New research released on Valentine’s Day reveals that four out of five respondents to a survey had security concerns about unknowingly purchasing counterfeit goods online.
Almost one in five of respondents to the survey, commissioned by Mark Monitor, enterprise brand protection experts, believed they had bought a fake product with respondents in the 18 to 34 age range being more likely to do so (28 percent).
Clothing, women’s handbags and watches were the top three types of fake goods that were bought.
When asked about willingness to buy fake goods in the future, 74 percent of the sample indicated that they would not intentionally do so, up from 70 percent of respondents in a similar survey commissioned by Mark Monitor in 2015.
Despite the continued rise in the popularity of online shopping — according to third-party sources cited in the 2016 report, the year saw an estimated 11% increase in total sales — 78% of all those who responded to the MarkMonitor survey said they had cybersecurity-related concerns when it came to shopping online. This figure was up from 64% of respondents in a 2015 survey.
More specifically, 42% of respondents to the 2016 survey said they were worried about the safety of their personal and financial details when it came to Internet transactions.

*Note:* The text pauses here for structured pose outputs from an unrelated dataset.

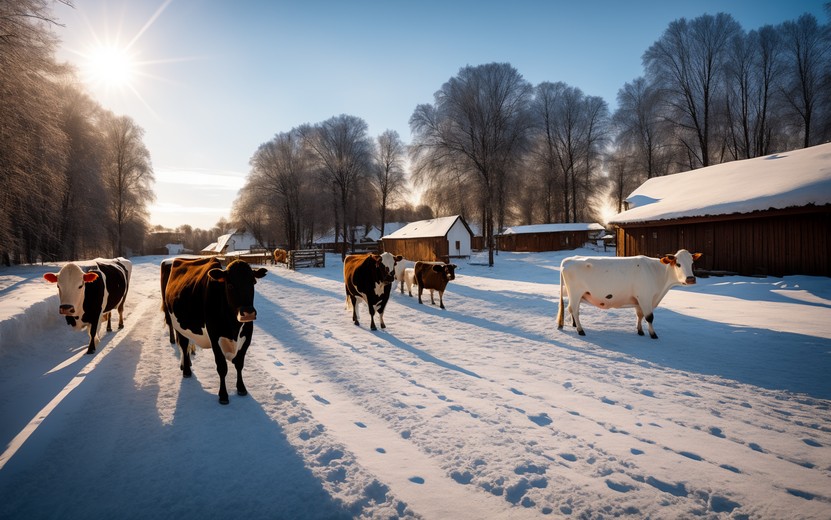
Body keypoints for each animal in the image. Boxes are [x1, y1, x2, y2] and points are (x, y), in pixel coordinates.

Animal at [162, 258, 266, 404]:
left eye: (253, 282)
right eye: (230, 285)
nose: (248, 313)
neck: (233, 327)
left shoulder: (247, 334)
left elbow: (239, 363)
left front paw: (241, 388)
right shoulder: (214, 337)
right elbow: (222, 367)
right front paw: (223, 395)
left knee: (185, 344)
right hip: (176, 323)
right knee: (183, 344)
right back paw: (186, 370)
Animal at [560, 250, 704, 340]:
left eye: (692, 263)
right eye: (678, 264)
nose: (691, 279)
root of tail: (569, 259)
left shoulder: (638, 300)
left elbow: (640, 315)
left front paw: (640, 331)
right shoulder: (645, 296)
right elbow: (649, 317)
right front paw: (653, 334)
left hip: (577, 295)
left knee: (571, 309)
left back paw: (574, 325)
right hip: (575, 292)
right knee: (574, 310)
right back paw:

Mark Frost, CEO of MarkMonitor, commented: “Despite e-commerce being more popular than ever, this research indicates that the large majority of businesses aren’t doing enough to safeguard their customers and alleviate the concerns they have. In fact, according to our research, a huge 85% of consumers believe that brands should be doing more to protect them, particularly when it comes to the purchase of counterfeit goods.
“These findings should really be a warning sign to all businesses against complacency over cybersecurity. Just because the number of consumers buying goods online keeps rising, this does not mean that businesses should sit back and assume that all consumers feel comfortable doing so. Brands need to do all they can to make their customers feel safe online, whether that means clamping down on counterfeit goods or making it clear to all customers that their payment details will be safe.”
The research indicates the negative impact that counterfeiting can have on a brand. Almost three quarters (71%) of respondents to the latest survey who unknowingly bought counterfeit goods have a more negative perception of the genuine brand as a result, with 12% saying they would never purchase from that brand again.
“This particular statistic reinforces the importance of having an online brand protection strategy that prevents the threat of counterfeiting,” says Frost.
The research was conducted on behalf of MarkMonitor by leading market research agency Opinium. A total of 3,432 respondents from nine countries — UK, USA, Denmark, France, Germany, Italy, Spain, Sweden and the Netherlands — were surveyed online in November 2016.